--- Exercise requirements ---
Extend the forum thread about switching relays from an ESP8266 board, not the listing, starting right after its final line.

--- Passage shown ---
____
The microcontroller I am using is an esp8266 board (WeMOS mini d). Looks like my numbers were a little off. Each pin can emit up to 12mA at 3.3V. This does not appear to be enough current to switch the pins, however, two pins working together (24mA) is sufficent to flip the relay (This is how my current working board works).

The relay is switching 24VAC power to my AC and furnace. I can't remember what the current is for the thermostat wiring, but I"m guessing < 250mA, certainly less than an amp. I think I will bread board this setup when I get home.. I really need to replace the fuse in my multi-meter so I can measure these things.
 

crutschow

Joined Mar 14, 2008
34,280
Then it sounds like you should stick with the relays and use a 4-transistor H-bridge to drive them.

You might be able to get by with two resistors for the top of the bridge, depending upon the relay, thus requiring just two transistors for the bottom of the bridge.
What is the manufacturer and part number for the relay?
 

BR-549

Joined Sep 22, 2013
4,928
If I am understanding the control strategy correctly......one relay will always be "on" and the other will be "off".

If this is so......cross-wire relays for mirrored/inverted operation.

Only two I/O pins will be needed.
 

Thread Starter

Jeffery Vahrenkamp

Joined Jun 16, 2016
53
If I am understanding the control strategy correctly......one relay will always be "on" and the other will be "off".

If this is so......cross-wire relays for mirrored/inverted operation.

Only two I/O pins will be needed.
____
--- Given records ---
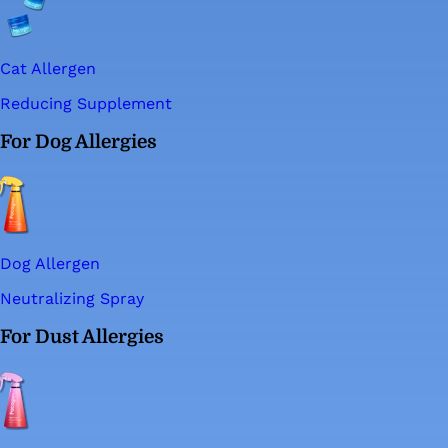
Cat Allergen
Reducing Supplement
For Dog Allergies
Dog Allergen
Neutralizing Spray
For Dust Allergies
____
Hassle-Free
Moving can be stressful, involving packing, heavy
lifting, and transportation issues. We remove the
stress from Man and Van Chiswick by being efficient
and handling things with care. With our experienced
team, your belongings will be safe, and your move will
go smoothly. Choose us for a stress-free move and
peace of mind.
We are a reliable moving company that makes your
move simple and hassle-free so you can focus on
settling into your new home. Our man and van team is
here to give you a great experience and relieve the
____
--- Result for this task ---
I am controlling the relays independently. The first part of the circuit (fig 2) or the hbridge was me trying to figure out how to make a circuit that could switch the relays in both directions. The second half (fig 3) is me controlling the relays with transistors. One relay will turn on the AC and the other will turn on my furnace, so deffinetly don't want them both on at the same time, but also don't want one always on either. I should have just drawn one relay as the number of relays in inconcsequential to my question.

Just cover up the second relay and tell me if when I put the gate on on the two transistors in the figure high, power will be able to flow left to right or right to left.
 

Motardo

Joined Sep 21, 2011
22
I am building a circuit to control reversible latched relays
and I am trying to free up pins on my microcontroller
Hi,
If these are latching relays, you can use series capacitors to turn them on and off with just one pin each. A rising edge will turn the relay on and a falling edge will turn it off. You would still need transistors to get the required current (or double up the uC pins).